🤖 AI Summary
This study addresses the challenge of insufficient accuracy in fine-grained procedural recognition during neonatal resuscitation, which hinders adherence to clinical guidelines and quality improvement. To tackle this issue, the work proposes the first application of a localized vision-language model (VLM) combined with Low-Rank Adaptation (LoRA) fine-tuning in this domain, effectively mitigating hallucination in small-scale VLMs and enhancing activity recognition performance. The approach encompasses zero-shot VLM inference, VLM fine-tuning with a classification head, and a LoRA-enhanced variant, with TimeSformer serving as the supervised baseline.

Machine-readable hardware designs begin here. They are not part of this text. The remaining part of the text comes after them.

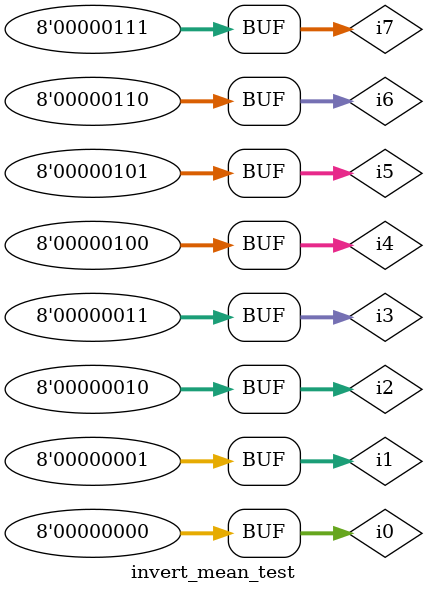
<source format=v>
`timescale 1ns / 1ps


module invert_mean_test;

	// Inputs
	reg [7:0] i0;
	reg [7:0] i1;
	reg [7:0] i2;
	reg [7:0] i3;
	reg [7:0] i4;
	reg [7:0] i5;
	reg [7:0] i6;
	reg [7:0] i7;

	// Outputs
	wire [7:0] o0;
	wire [7:0] o1;
	wire [7:0] o2;
	wire [7:0] o3;
	wire [7:0] o4;
	wire [7:0] o5;
	wire [7:0] o6;
	wire [7:0] o7;

	// Instantiate the Unit Under Test (UUT)
	invert_mean uut (
		.i0(i0), 
		.i1(i1), 
		.i2(i2), 
		.i3(i3), 
		.i4(i4), 
		.i5(i5), 
		.i6(i6), 
		.i7(i7), 
		.o0(o0), 
		.o1(o1), 
		.o2(o2), 
		.o3(o3), 
		.o4(o4), 
		.o5(o5), 
		.o6(o6), 
		.o7(o7)
	);

	initial begin
		// Initialize Inputs
		i0 = 0;
		i1 = 1;
		i2 = 2;
		i3 = 3;
		i4 = 4;
		i5 = 5;
		i6 = 6;
		i7 = 7;

		// Wait 100 ns for global reset to finish
		#100;
        
		// Add stimulus here

	end
      
endmodule


</source>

Evaluated on 13.26 hours of simulated resuscitation videos, the LoRA-finetuned VLM achieves an F1 score of 0.91, substantially outperforming TimeSformer’s 0.70, thereby demonstrating the method’s effectiveness and innovation in fine-grained understanding of clinical procedures.
📝 Abstract
Accurate documentation of newborn resuscitation is essential for quality improvement and adherence to clinical guidelines, yet remains underutilized in practice. Previous work using 3D-CNNs and Vision Transformers (ViT) has shown promising results in detecting key activities from newborn resuscitation videos, but also highlighted the challenges in recognizing such fine-grained activities. This work investigates the potential of generative AI (GenAI) methods to improve activity recognition from such videos. Specifically, we explore the use of local vision-language models (VLMs), combined with large language models (LLMs), and compare them to a supervised TimeSFormer baseline. Using a simulated dataset comprising 13.26 hours of newborn resuscitation videos, we evaluate several zero-shot VLM-based strategies and fine-tuned VLMs with classification heads, including Low-Rank Adaptation (LoRA). Our results suggest that small (local) VLMs struggle with hallucinations, but when fine-tuned with LoRA, the results reach F1 score at 0.91, surpassing the TimeSformer results of 0.70.